Consumer bootstrap. The loop foreach {s} in [STAGES] { trigger empty[s]; } runs before the K-loop so every stage starts with an empty credit. Without this, the producer blocks forever on its first wait empty — a deadlock.
Consumer path. Each iv_k: wait full[stage] blocks until the producer has filled that slot, then MMA over the tile, mma.commit, and trigger empty[stage] to release the slot for reuse.
mma.commit. Hopper WGMMA overlaps instruction issue and accumulation. mma.commit is the fence that completes one K-slab's contribution to mc before that stage's shared buffer may be reused. Omitting it risks reading stale data — the MMA might still be consuming operands when the producer overwrites the buffer.

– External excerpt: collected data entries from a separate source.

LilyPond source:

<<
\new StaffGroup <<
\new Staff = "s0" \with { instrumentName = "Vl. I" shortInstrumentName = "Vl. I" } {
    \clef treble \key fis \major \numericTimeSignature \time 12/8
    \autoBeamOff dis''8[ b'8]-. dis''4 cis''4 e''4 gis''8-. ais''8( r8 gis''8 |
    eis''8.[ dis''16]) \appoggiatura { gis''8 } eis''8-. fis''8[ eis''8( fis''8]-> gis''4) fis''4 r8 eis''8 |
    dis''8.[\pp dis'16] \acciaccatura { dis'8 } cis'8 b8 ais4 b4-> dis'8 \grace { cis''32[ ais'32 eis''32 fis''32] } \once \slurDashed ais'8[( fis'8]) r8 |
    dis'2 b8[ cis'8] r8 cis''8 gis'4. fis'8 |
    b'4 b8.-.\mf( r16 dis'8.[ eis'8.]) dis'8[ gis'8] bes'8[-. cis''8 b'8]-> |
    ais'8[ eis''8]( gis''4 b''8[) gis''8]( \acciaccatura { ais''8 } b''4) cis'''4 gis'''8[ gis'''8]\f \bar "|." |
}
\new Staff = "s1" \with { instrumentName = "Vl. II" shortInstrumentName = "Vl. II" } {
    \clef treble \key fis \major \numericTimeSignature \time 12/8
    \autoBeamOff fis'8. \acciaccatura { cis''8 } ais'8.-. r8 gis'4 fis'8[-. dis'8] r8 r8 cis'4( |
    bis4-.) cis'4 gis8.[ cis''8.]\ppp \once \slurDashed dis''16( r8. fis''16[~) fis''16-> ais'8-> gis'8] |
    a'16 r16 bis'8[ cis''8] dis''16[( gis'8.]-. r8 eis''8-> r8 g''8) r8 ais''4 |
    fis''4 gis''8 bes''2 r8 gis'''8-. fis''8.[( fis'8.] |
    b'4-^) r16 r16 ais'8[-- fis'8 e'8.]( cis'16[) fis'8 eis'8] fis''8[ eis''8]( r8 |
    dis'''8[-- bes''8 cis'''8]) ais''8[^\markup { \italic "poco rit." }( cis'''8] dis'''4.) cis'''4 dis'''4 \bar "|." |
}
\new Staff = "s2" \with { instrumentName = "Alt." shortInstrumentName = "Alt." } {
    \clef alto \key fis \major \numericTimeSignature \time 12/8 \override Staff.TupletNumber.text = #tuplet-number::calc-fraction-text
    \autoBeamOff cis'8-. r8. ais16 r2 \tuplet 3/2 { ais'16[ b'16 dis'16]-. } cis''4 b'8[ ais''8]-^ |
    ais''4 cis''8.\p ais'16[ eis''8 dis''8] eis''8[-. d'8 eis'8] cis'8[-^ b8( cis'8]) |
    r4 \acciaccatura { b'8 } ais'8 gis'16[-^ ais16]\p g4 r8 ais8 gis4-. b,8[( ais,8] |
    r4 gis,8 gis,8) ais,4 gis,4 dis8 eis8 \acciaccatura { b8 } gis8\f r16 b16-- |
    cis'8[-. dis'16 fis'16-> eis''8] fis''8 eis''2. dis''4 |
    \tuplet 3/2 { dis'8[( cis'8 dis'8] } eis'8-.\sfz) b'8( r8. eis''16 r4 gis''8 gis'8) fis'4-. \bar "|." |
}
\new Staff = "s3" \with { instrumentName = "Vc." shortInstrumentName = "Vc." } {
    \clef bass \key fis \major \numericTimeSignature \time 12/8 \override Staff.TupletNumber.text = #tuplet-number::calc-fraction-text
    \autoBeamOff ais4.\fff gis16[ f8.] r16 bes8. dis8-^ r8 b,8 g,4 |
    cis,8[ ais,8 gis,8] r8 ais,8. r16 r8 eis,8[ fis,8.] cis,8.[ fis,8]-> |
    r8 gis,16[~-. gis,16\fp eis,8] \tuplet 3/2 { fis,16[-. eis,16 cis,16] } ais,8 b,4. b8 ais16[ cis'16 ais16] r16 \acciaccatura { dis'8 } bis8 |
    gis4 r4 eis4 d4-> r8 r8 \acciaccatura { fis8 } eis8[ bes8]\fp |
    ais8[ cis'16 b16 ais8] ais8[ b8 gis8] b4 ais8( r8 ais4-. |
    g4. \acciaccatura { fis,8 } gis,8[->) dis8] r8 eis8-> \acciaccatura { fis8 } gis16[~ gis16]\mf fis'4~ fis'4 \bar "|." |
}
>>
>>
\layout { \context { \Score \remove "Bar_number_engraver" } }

Credit flow for one stage¶
The diagram matches the code: bootstrap grants empty credits; the producer waits on empty, fills, signals full; the consumer waits on full, computes, signals empty. When iv_k wraps modulo STAGES, the same physical stage re-enters the cycle.

Debugging tip¶
If something looks wrong after editing a pipeline, verify event order and trip counts before chasing MMA layout bugs: producer and consumer must use the same cdiv(K, TILE_K) loop bound, and too few stages shifts pressure to wait full when the consumer outruns the producer.
New syntax¶
| Syntax | Meaning |
|---|---|
dma.copy.async src => dst |
Non-blocking copy (returns immediately) |
dma.any |
Placeholder future (no transfer in flight yet) |
swap(f0, f1) |
Exchange two future handles without copying data |
rotate(f0, f1, f2) |
Cycle three future handles |
with tile_k in N { ... } |
Scoped tile axis binding with extent N |
foreach tile_k(1:) |
Iterate starting from index 1 |
mma.commit |
Fence between pipeline stages for WGMMA |
__co__ auto fn(...) |
Return type inferred from return statement |
Summary¶
| Pattern | Primitives used | When to use |
|---|---|---|
swap double buffering |
dma.any, swap |
Single thread group interleaving load and compute |
| 1P1C event pipeline | inthreads.async, shared event[], wait, trigger, mma.commit |
Separate producer/consumer warpgroups with multi-stage pipeline |
Both patterns achieve the same goal — overlapping memory and compute — but at different levels of complexity. Start with swap for simpler kernels; graduate to events when you need warp specialization.
The next chapter moves on to hardware-accelerated TMA, swizzled shared layouts, and view / from for irregular access — the same synchronization patterns from this chapter, with richer data movement primitives underneath.